*WHAT YOU ARE ASKED TO DO*
Can you copy every line of text from the items below word for word, in the same order?

········

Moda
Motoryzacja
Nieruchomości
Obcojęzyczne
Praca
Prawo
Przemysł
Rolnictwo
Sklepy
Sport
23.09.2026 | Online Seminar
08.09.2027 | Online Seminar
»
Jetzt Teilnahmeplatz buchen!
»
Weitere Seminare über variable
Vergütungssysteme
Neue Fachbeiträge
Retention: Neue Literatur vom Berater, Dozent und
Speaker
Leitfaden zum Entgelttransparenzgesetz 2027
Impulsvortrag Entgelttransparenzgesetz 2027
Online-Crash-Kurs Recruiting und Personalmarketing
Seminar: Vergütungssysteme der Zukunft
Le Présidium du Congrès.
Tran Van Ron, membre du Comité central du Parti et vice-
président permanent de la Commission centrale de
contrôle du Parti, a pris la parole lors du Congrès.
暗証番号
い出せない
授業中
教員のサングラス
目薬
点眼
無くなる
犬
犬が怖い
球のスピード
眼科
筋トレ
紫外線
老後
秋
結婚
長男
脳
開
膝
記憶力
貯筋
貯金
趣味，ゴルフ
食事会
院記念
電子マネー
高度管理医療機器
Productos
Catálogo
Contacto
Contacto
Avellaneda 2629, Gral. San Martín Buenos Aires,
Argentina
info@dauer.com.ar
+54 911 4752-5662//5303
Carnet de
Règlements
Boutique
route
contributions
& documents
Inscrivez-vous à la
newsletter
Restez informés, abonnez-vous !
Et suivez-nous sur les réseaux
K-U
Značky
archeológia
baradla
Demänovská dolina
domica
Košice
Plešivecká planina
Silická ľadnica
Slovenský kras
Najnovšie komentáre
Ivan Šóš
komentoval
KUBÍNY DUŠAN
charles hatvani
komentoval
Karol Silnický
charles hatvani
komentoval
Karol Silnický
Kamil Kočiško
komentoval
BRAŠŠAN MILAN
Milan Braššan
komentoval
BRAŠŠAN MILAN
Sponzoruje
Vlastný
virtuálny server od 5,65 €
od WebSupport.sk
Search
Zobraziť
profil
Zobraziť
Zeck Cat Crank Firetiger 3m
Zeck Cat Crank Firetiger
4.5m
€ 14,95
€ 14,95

········

*RESULT OF THIS TASK*
Moda
Motoryzacja
Nieruchomości
Obcojęzyczne
Praca
Prawo
Przemysł
Rolnictwo
Sklepy
Sport
23.09.2026 | Online Seminar
08.09.2027 | Online Seminar
»
Jetzt Teilnahmeplatz buchen!
»
Weitere Seminare über variable
Vergütungssysteme
Neue Fachbeiträge
Retention: Neue Literatur vom Berater, Dozent und
Speaker
Leitfaden zum Entgelttransparenzgesetz 2027
Impulsvortrag Entgelttransparenzgesetz 2027
Online-Crash-Kurs Recruiting und Personalmarketing
Seminar: Vergütungssysteme der Zukunft
Le Présidium du Congrès.
Tran Van Ron, membre du Comité central du Parti et vice-
président permanent de la Commission centrale de
contrôle du Parti, a pris la parole lors du Congrès.
暗証番号
い出せない
授業中
教員のサングラス
目薬
点眼
無くなる
犬
犬が怖い
球のスピード
眼科
筋トレ
紫外線
老後
秋
結婚
長男
脳
開
膝
記憶力
貯筋
貯金
趣味，ゴルフ
食事会
院記念
電子マネー
高度管理医療機器
Productos
Catálogo
Contacto
Contacto
Avellaneda 2629, Gral. San Martín Buenos Aires,
Argentina
info@dauer.com.ar
+54 911 4752-5662//5303
Carnet de
Règlements
Boutique
route
contributions
& documents
Inscrivez-vous à la
newsletter
Restez informés, abonnez-vous !
Et suivez-nous sur les réseaux
K-U
Značky
archeológia
baradla
Demänovská dolina
domica
Košice
Plešivecká planina
Silická ľadnica
Slovenský kras
Najnovšie komentáre
Ivan Šóš
komentoval
KUBÍNY DUŠAN
charles hatvani
komentoval
Karol Silnický
charles hatvani
komentoval
Karol Silnický
Kamil Kočiško
komentoval
BRAŠŠAN MILAN
Milan Braššan
komentoval
BRAŠŠAN MILAN
Sponzoruje
Vlastný
virtuálny server od 5,65 €
od WebSupport.sk
Search
Zobraziť
profil
Zobraziť
Zeck Cat Crank Firetiger 3m
Zeck Cat Crank Firetiger
4.5m
€ 14,95
€ 14,95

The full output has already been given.